Già durante il Tour ci aveva strappato più d'un sorriso quando l'avevamo visto in fuga nelle fasi finali della Grande Boucle. A Le Cap d'Agde aveva provato ad anticipare la volata con Albasini e venne recuperato dal gruppo soltanto negli ultimi metri di gara. A Bagnères-de-Luchon restò in fuga tutta la giornata, in una frazione che presentava Aubisque, Tourmalet, Aspin e Peyresourde. L'avevamo rivisti, quegli occhi da tigre, ed anche se non avremmo scommesso troppo su una vittoria all'Olimpiade certo non ci si poteva aspettare un'uscita anonima da parte di Vino. Il canovaccio che ci si era prefigurato nella testa una settimana fa s'è realizzato oggi, con qualche modifica ma con il botto proveniente da Londra e diretto al Kazakistan, di lì in tutto il Mondo.

E dire che Vino, nativo di Petropavlovsk e pedalatore dall'età di 11 anni (ha corso anche nel ciclocross), il brivido a cinque cerchi l'aveva già provato nel 2000, a Sidney. Vino, 27enne, si trova in fuga con due tedeschi, Jan Ullrich ed Andreas Klöden; saranno rispettivamente oro e bronzo ma Vino, che come loro milita nella Telekom, collabora affinché la fuga vada in porto. L'argento olimpico lo proietta nella storia, è una leggenda dello sport nel suo Paese, ma ancora non gli basta.

La vittoria dell'Amstel Gold Race nel 2003, il sesto posto alle spalle di Bettini alle Olimpiadi di Atene 2004, la Liegi nel 2005 (la rivincerà nel 2010), la vittoria al Tour, sui Campi Elisi, sempre del 2005, anticipando di forza ed ancora di fantasia i velocisti, uscendo da ogni schema. Ancora, la Vuelta a España dominata nel 2006, le Parigi-Nizza.

Insomma, Vino non è un corridore che si fossilizza su una corsa all'anno ma sa vincere gare a tappe ed in linea, va in salita, su terreni vallonati ed a cronometro. Uno completo, che oltre alle notevoli capacità fisiche ci mette grinta, coraggio, passione e tutta quella fantasia che spesso spiazza gli avversari. Ha spiazzato anche oggi, in un'Olimpiade a cui, stando a quanto deciso un anno fa, non avrebbe dovuto prender parte.

Ha stupito tutti quelli che non lo conoscevano ancora, ha fatto tornare il sorriso a chi il ciclismo lo ama, le stoccate le vuole, a chi rifiuta che sia già deciso che una corsa si debba concludere in volata.
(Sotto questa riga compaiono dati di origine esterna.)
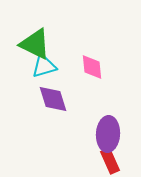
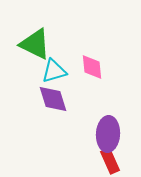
cyan triangle: moved 10 px right, 5 px down
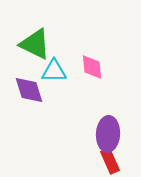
cyan triangle: rotated 16 degrees clockwise
purple diamond: moved 24 px left, 9 px up
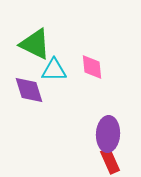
cyan triangle: moved 1 px up
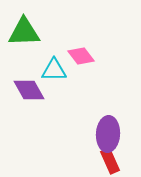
green triangle: moved 11 px left, 12 px up; rotated 28 degrees counterclockwise
pink diamond: moved 11 px left, 11 px up; rotated 32 degrees counterclockwise
purple diamond: rotated 12 degrees counterclockwise
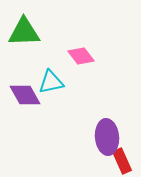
cyan triangle: moved 3 px left, 12 px down; rotated 12 degrees counterclockwise
purple diamond: moved 4 px left, 5 px down
purple ellipse: moved 1 px left, 3 px down; rotated 8 degrees counterclockwise
red rectangle: moved 12 px right
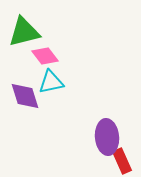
green triangle: rotated 12 degrees counterclockwise
pink diamond: moved 36 px left
purple diamond: moved 1 px down; rotated 12 degrees clockwise
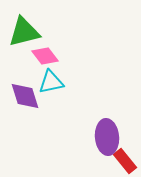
red rectangle: moved 3 px right; rotated 15 degrees counterclockwise
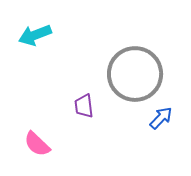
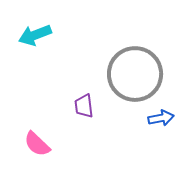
blue arrow: rotated 35 degrees clockwise
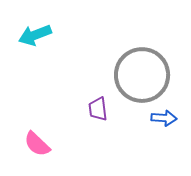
gray circle: moved 7 px right, 1 px down
purple trapezoid: moved 14 px right, 3 px down
blue arrow: moved 3 px right; rotated 15 degrees clockwise
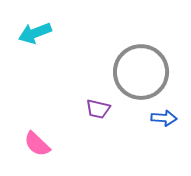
cyan arrow: moved 2 px up
gray circle: moved 1 px left, 3 px up
purple trapezoid: rotated 70 degrees counterclockwise
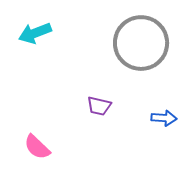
gray circle: moved 29 px up
purple trapezoid: moved 1 px right, 3 px up
pink semicircle: moved 3 px down
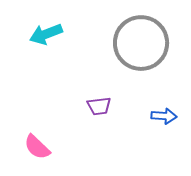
cyan arrow: moved 11 px right, 1 px down
purple trapezoid: rotated 20 degrees counterclockwise
blue arrow: moved 2 px up
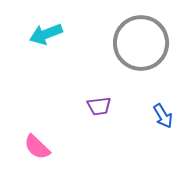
blue arrow: moved 1 px left; rotated 55 degrees clockwise
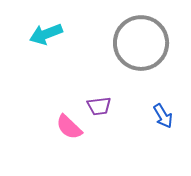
pink semicircle: moved 32 px right, 20 px up
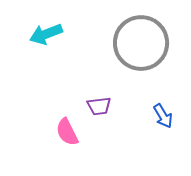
pink semicircle: moved 2 px left, 5 px down; rotated 20 degrees clockwise
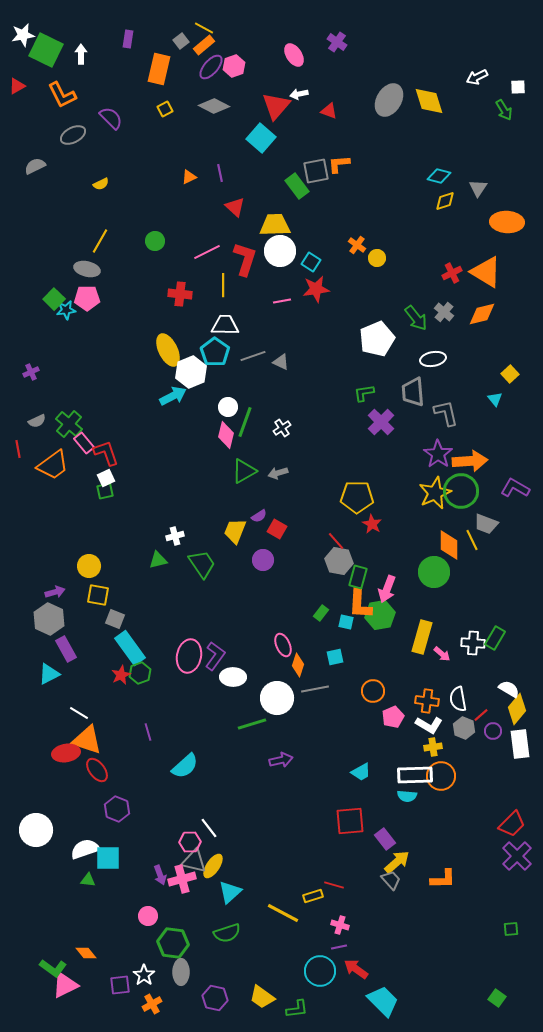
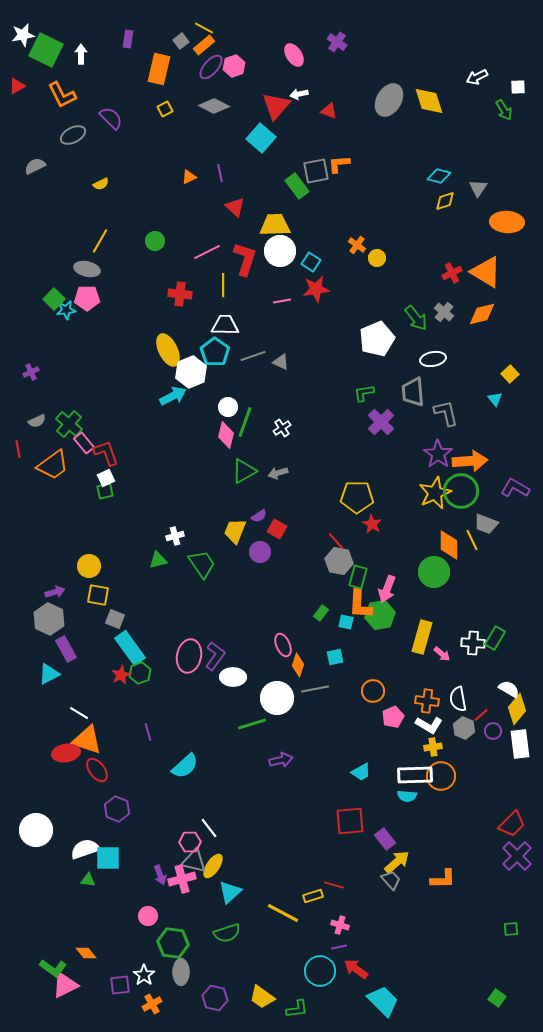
purple circle at (263, 560): moved 3 px left, 8 px up
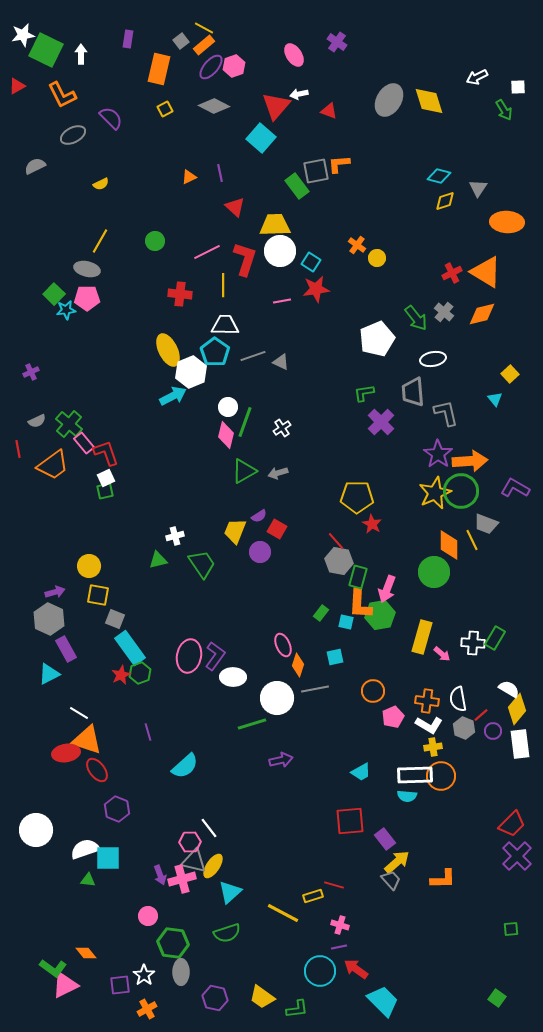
green square at (54, 299): moved 5 px up
orange cross at (152, 1004): moved 5 px left, 5 px down
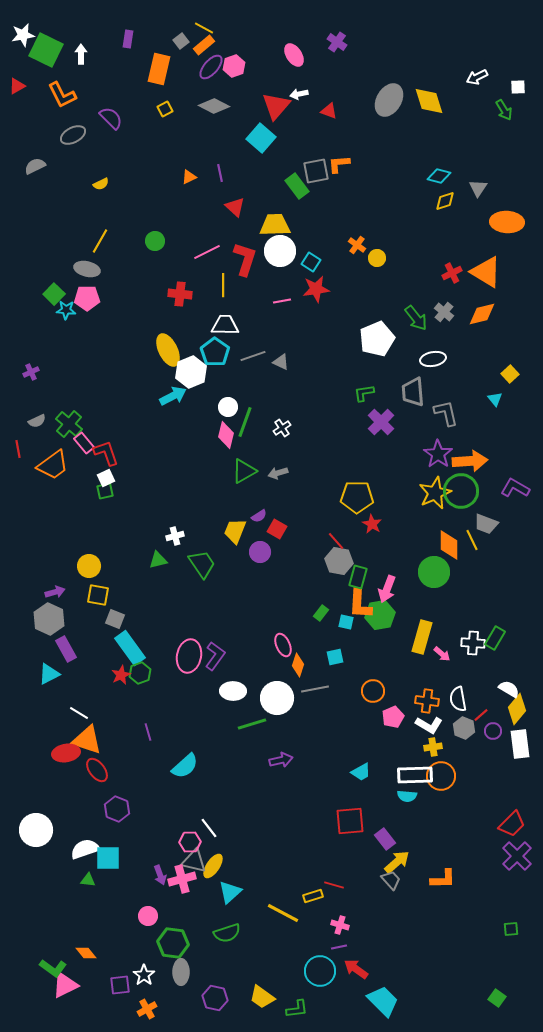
cyan star at (66, 310): rotated 12 degrees clockwise
white ellipse at (233, 677): moved 14 px down
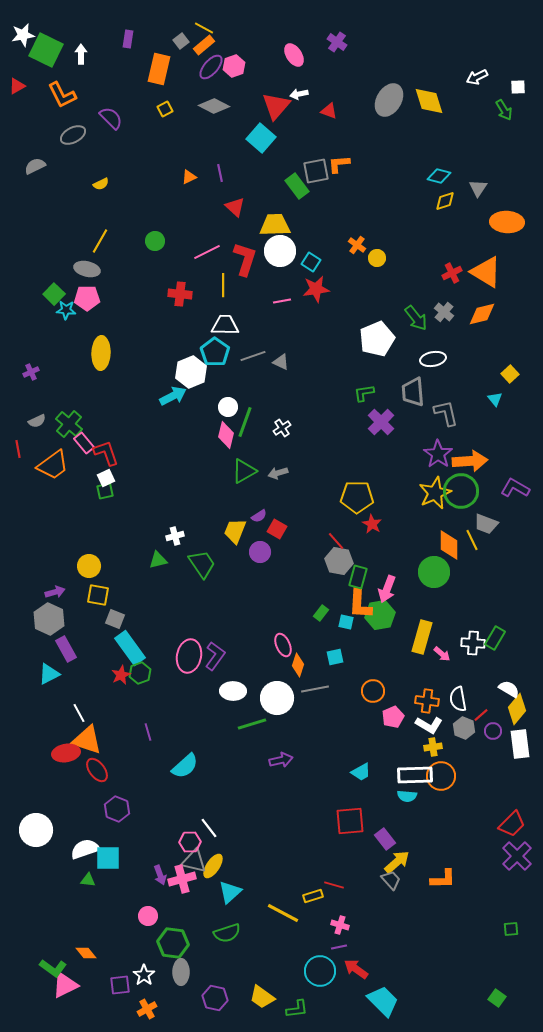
yellow ellipse at (168, 350): moved 67 px left, 3 px down; rotated 28 degrees clockwise
white line at (79, 713): rotated 30 degrees clockwise
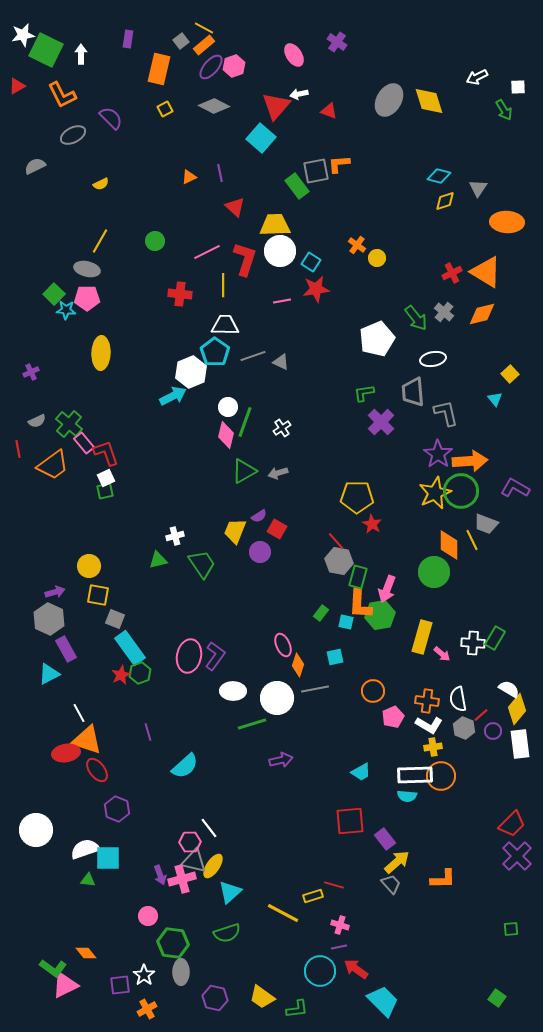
gray trapezoid at (391, 880): moved 4 px down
Lo scatto sull'ultima Box Hill, con il fiuto del felino che sa di esser vicino alla preda; le tirate nel gruppo degli svizzeri e degli spagnoli, con Valverde a sognare e Cancellara ad infrangere i suoi sogni contro una transenna maledetta. Vino, imperturbabile, osservava e si preparava ad andar dietro al primo che sarebbe scattato alle porte di Londra. L'ha fatto Urán, vittima inconsapevole della fantasia, dell'istinto di Vinokourov.

Adesso Vino piange su quel podio, a dimostrare che sotto la corazza del duro c'è un uomo tenero e sensibile. Mercoledì correrà la cronometro, lì davvero senza troppe pretese, poi monterà sull'ammiraglia Astana, a manovrare come tanti bei burattini i suoi corridori.

Ci ha fatto divertire per 14 anni sui pedali, siamo pronti ad esaltarci per le gesta dei suoi in futuro. La fantasia al potere, gli scatti più o meno a casaccio a cui ci ha abituati, infine l'oro al collo del vecchio leone kazako a coronare una carriera alternativa, entusiasmante, imprevedibile, anarchica, talvolta discussa ed una condotta di gara fuori dagli schemi prestabiliti, volta a sorprendere. Tutto questo è quell'Alexandre Vinokourov che all'arrivo stringe i pugni, esulta, e dopo piange come il bambino che ad 11 anni iniziò a pedalare in quel di Petropavlovsk.